Married Friends

A reader asked for a post about married friends a few months ago, and I’m excited to finally dive into this topic which for some reason has never made it into a post in my four years of blogging!

 

One of my first posts was about engaged friends (the story behind that is that my childhood BFF got engaged at 21 and it was extremely disorienting and disconcerting to me and I knew when I started my blog that I wanted to revisit that and share empathy with anyone going through the same experience), but in actuality, most of my close friends were single at the time I started my blog. A number of my friends got married since then but I think because we were “single together” for awhile before their weddings (my closest friends were 24, 25, and 26 when they got married), my relationship with each of them was in a place where their marriages didn’t really get in the way of our closeness.

 

Every so often, someone writes a letter or an article in a frum magazine about being “dropped” by married friends. Maybe I haven’t addressed this in any post because…it never happened to me, probably for the above-mentioned reason — my friendships were very deep, we had shared a lot between us, and there was no way a ring and a wig were getting between us.
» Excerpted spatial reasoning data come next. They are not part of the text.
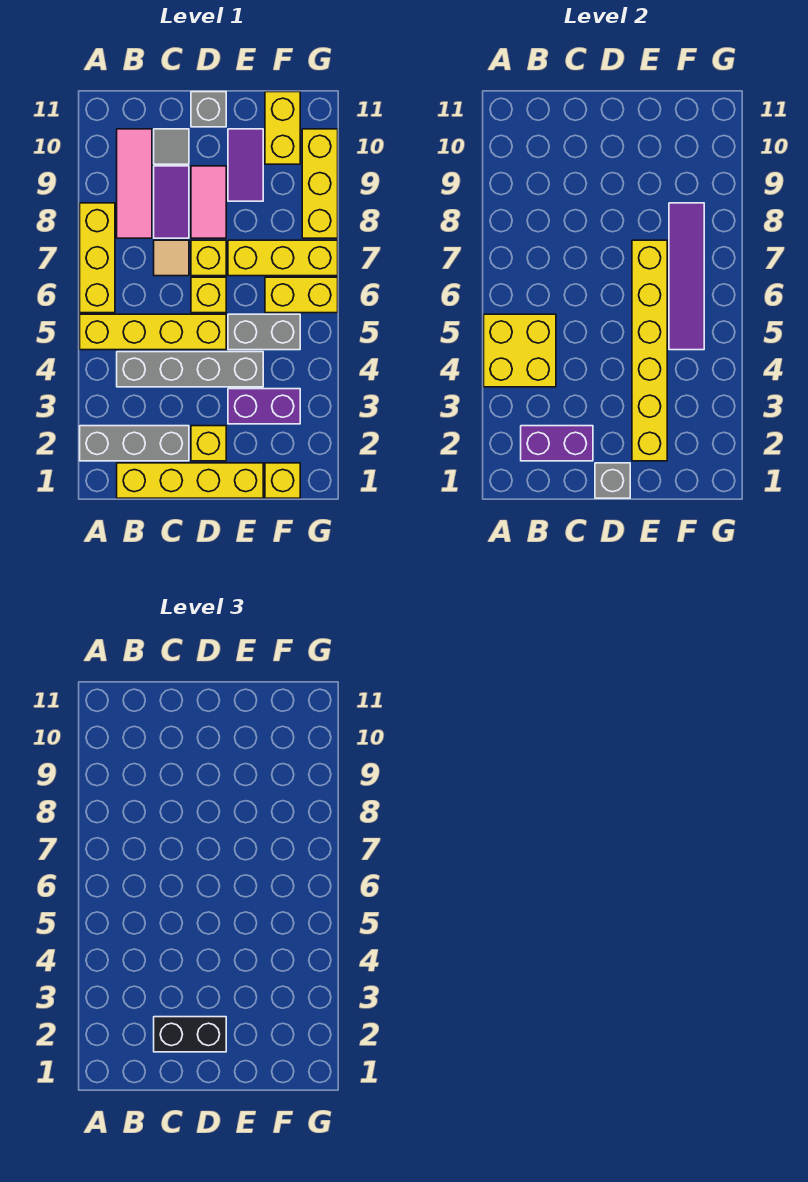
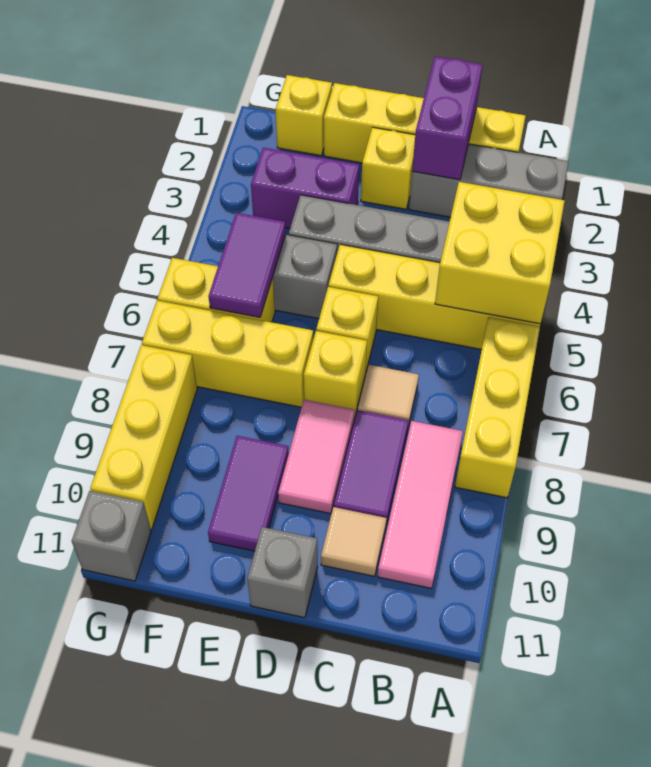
purple brick B2:C2 level 2 -> purple brick C1:C2 level 2
black brick C2:D2 level 3 -> none
grey tile C10 level 1 -> tan tile C10 level 1
grey brick D1 level 2 -> grey brick G11 level 1
yellow brick E2:E7 level 2 -> none
purple tile F5:F8 level 2 -> purple tile F5:F6 level 2
yellow brick F10:F11 level 1 -> none

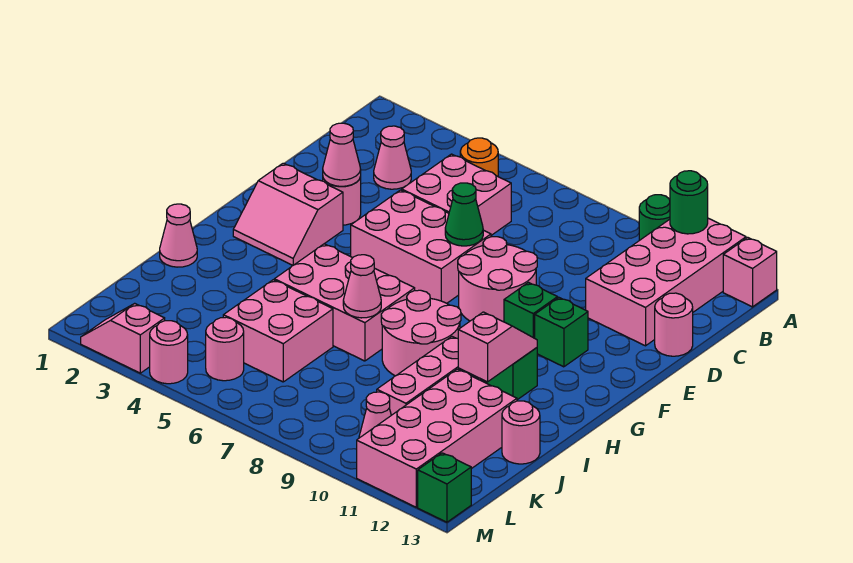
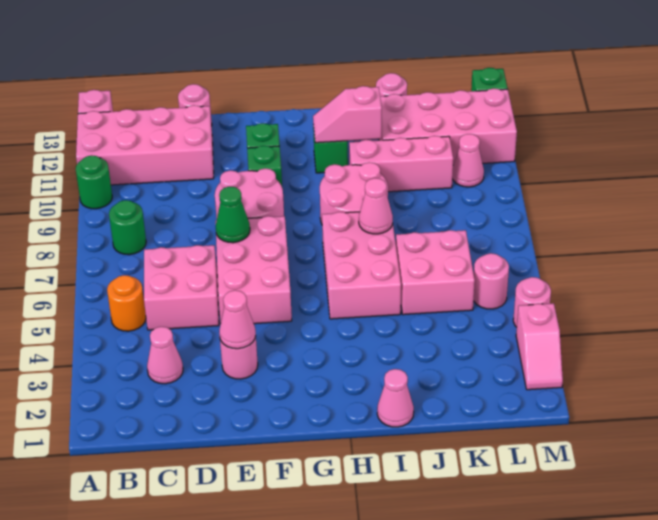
green round brick A11 level 2 -> green round brick B8 level 1
pink slope F2:G3 level 1 top F -> none

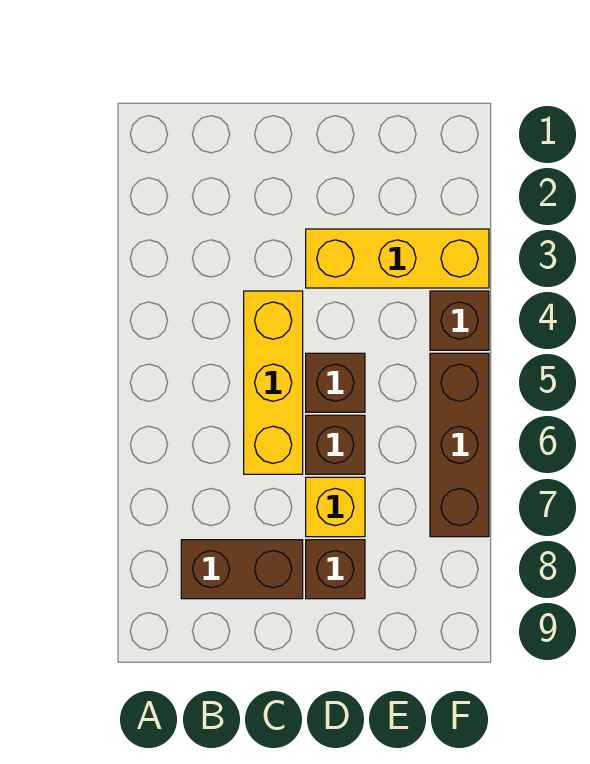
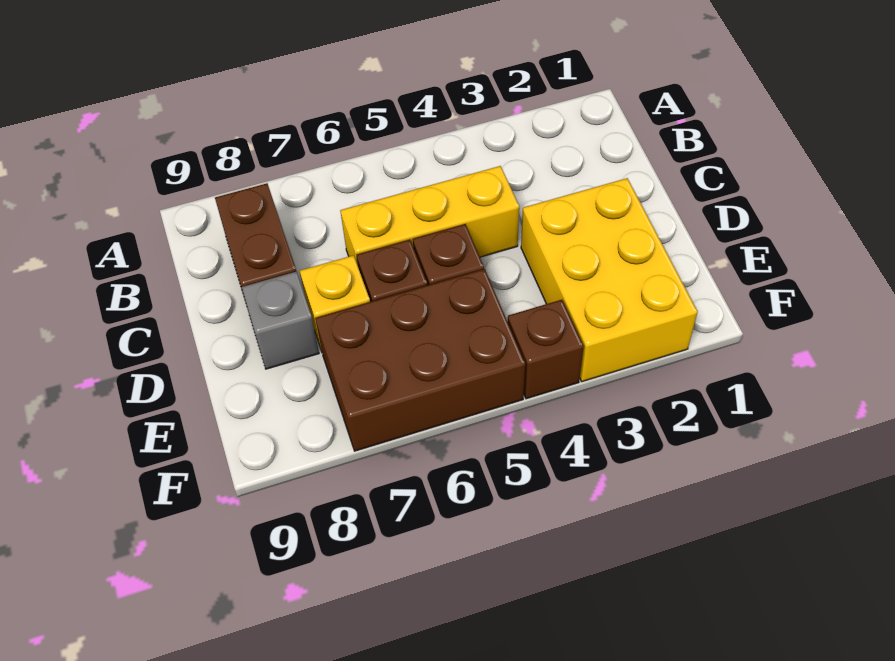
yellow brick D3:F3 level 1 -> yellow brick D2:F3 level 1
brown brick D8 level 1 -> grey brick D8 level 1
brown brick F5:F7 level 1 -> brown brick E5:F7 level 1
I’d be remiss if I didn’t tell you that honestly before sharing my thoughts.

 

Friendships can wax and wane over time. Different people need different things from their friendships at different times. Sometimes there is a mismatch in the interest level between two friends and that is sad for the friend who wants the relationship to remain at one level when the other friend wants it less. But the reality is that this happens. Even when friends drop friends — it’s not the kindest and most thoughtful thing to do but it is a possibility — so many things go on behind the scenes of our friends’ lives and we often don’t really know what makes them do what they do.

 

We don’t always realize that the loss of a friendship or a significant change in a relationship leads to grief — not only for the friendship but for what it represents in our lives — but it does. And I think that the most helpful thing someone can do for themselves in a situation like this is acknowledge the pain and go through a grieving process. Anger is a part of grief and I think that’s where the letters to the editor are coming from. But that’s only one piece of the grieving process, and letters to the editor are unlikely to change the fact that friendships wax and wane.

 

That being said…

 

I’ve certainly experienced the shift from one day to the next that happens when a friend puts on a shaitel. Yes, there is an elephant in the room. She is married, with all that that means on every level. And it can be awkward. Such is life.

 

What’s really helpful is when your friendship is such that you can communicate about the elephant in the room, or communicate about not being able to communicate about the elephant in the room. And those friendships, I believe, are the ones that weather a friend’s marriage. Friendships between two people who have grown enough in the context of their relationship to be able to clearly communicate, to deal with discomfort in a mature, respectful way…these are the friendships with the elasticity and the bandwidth and the adaptiveness to reconfigure themselves between two people of differing marital statuses. And I will be honest, I think for a lot of people, these friendships come with age — not exclusively, but it’s simply more likely to me that where two 20-year-olds are lost, two 27-year-olds are much more comfortable.

 

So it seems that after writing all this, I don’t actually have advice, only observations. I think friendships that can last will last. I  think friendships that aren’t meant to be anymore, or for a time, will come apart. I think we need to grieve what ends and continue to develop ourselves as people so we have the capacity for deep and adaptive relationships at every stage. And finally, I think it’s important not to blame anyone, including yourself, when friendships change or end. Such is life. At the end of the day, it is always only us and G-d. And my hope is that I always remember that, too.